Topical medications have been a mainstay of post-op cataract care for many years. At the 2012 Optometric Council for Refractive Technology annual symposium, I presented data on a novel drug delivery model associated with cataract surgery to a room full of experts in the field of corneal and lenticular procedures.

In the lecture, I detailed five years of experience comanaging thousands of uneventful surgical cases in which topical antibiotics and anti-inflammatories were neither prescribed nor required. My practice was one of the first in the US to adopt “dropless cataract surgery” back in the late 2000s, and we’ve enjoyed tremendous success with the procedure ever since.

Here’s How It’s Done

The transzonular technique (seen in the accompanying video) allows the surgeon to deliver formulated medication to the anterior vitreous at the conclusion of uncomplicated cataract surgery. By placing medication directly into the posterior chamber, drug clearance is delayed. This, in turn, provides sustained therapeutic protection against endophthalmitis and postoperative cystoid macular edema.

The medications used in dropless cataract surgery are formulated by a compounding pharmacy. Some surgeons prefer a blend of triamcinolone/moxifloxacin, while others use a triamcinolone/moxifloxacin/vancomycin combination.

Reasons to Drop the Drops
So, why all the buzz about going dropless? From anecdotal experience, this approach to cataract surgery has proven to be a safe, effective procedure for most patients. Here are a few significant advantages:

Better postoperative drug compliance. When dealing with the typical cataract patient, we know that many individuals have to clear a number of potential physical, mental and situational hurdles to maintain good drop adherence. If patients do not use their medication in a timely fashion, the risk of infection increases. By placing the drug in the eye at the time of surgery, compliance-related concerns are effectively eliminated.
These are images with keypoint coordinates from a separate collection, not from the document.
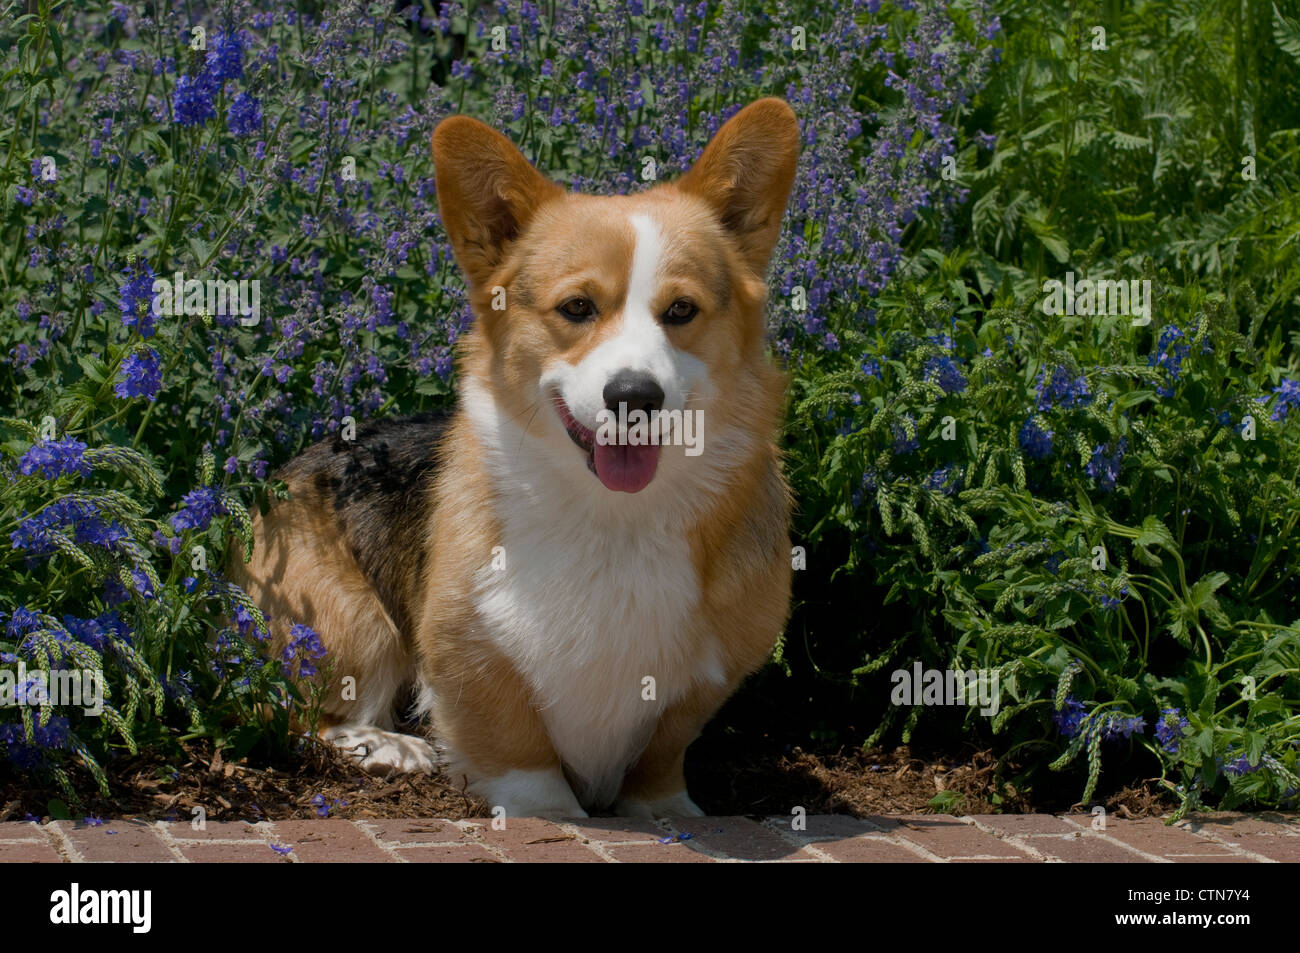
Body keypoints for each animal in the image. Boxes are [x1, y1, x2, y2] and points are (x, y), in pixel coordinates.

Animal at [231, 96, 800, 816]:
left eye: (681, 310)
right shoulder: (466, 647)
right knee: (298, 713)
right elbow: (515, 742)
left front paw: (664, 809)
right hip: (351, 624)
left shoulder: (709, 674)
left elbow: (664, 747)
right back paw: (385, 745)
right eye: (577, 307)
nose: (634, 396)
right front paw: (548, 810)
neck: (613, 520)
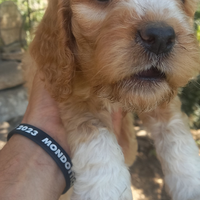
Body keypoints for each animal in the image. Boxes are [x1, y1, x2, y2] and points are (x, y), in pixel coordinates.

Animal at [26, 0, 200, 200]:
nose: (161, 38)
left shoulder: (161, 94)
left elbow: (175, 129)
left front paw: (191, 183)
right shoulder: (71, 89)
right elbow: (95, 136)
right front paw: (105, 190)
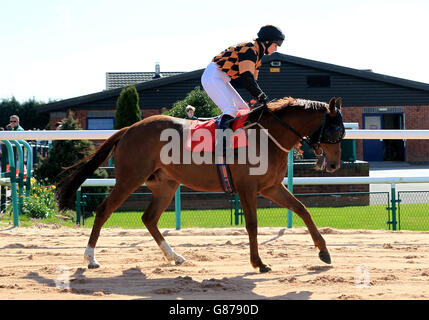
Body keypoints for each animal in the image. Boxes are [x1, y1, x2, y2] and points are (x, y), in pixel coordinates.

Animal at [56, 95, 344, 272]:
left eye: (341, 132)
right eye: (334, 131)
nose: (334, 165)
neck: (268, 135)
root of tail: (129, 128)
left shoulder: (271, 186)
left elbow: (302, 209)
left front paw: (324, 251)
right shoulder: (247, 188)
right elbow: (252, 225)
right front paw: (259, 263)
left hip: (165, 185)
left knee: (149, 218)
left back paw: (174, 256)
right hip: (129, 178)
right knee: (104, 210)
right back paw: (91, 257)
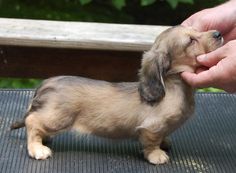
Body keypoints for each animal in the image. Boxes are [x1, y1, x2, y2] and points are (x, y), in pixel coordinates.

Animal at [10, 26, 223, 165]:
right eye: (191, 41)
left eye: (197, 30)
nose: (219, 33)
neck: (174, 87)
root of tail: (47, 84)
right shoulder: (151, 128)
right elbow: (151, 142)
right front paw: (156, 155)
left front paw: (165, 143)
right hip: (58, 118)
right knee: (32, 121)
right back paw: (37, 149)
  For a video of transzonular drug delivery during cataract surgery, click here. Photo and video courtesy of Kevinn Scripture, MD
Reduced out-of-pocket expense. The cost of prescription eye drops can be a burden for some patients. Depending on their insurance (or lack thereof), the associated costs can be several hundreds of dollars per eye. The price of the combination cataract surgery, however, typically is less than $100.

Convenience. In my experience, one of the biggest reasons patients defer cataract surgery is the dread of having to administer eye drops. For some, it’s the inconvenience of having to do it themselves. For others, it is a concern for friends or family members who likely would have to alter their schedules to assist with drop instillation.

Less confusion. Despite multiple patient education sessions both before and after surgery, confusion over the postoperative drop regimen continues to be an issue for most practices. Staff members spend a significant amount of time fielding phone calls regarding proper administration technique and frequency. When eye drops are eliminated from the equation, so is the associated dosing confusion.

Postoperatively, dropless cataract patients are seen one day, one week and one month after the procedure. If significant inflammation is present at the postoperative visits, additional anti-inflammatory medications may be used. Although it is not a mainstream technique, optometrists should be aware of the procedure and understand why some surgeons are either actively performing or strongly considering dropless cataract surgery.

Dr. Mangan is a consultative optometrist at Bennett & Bloom Eye Centers in Louisville, Ky.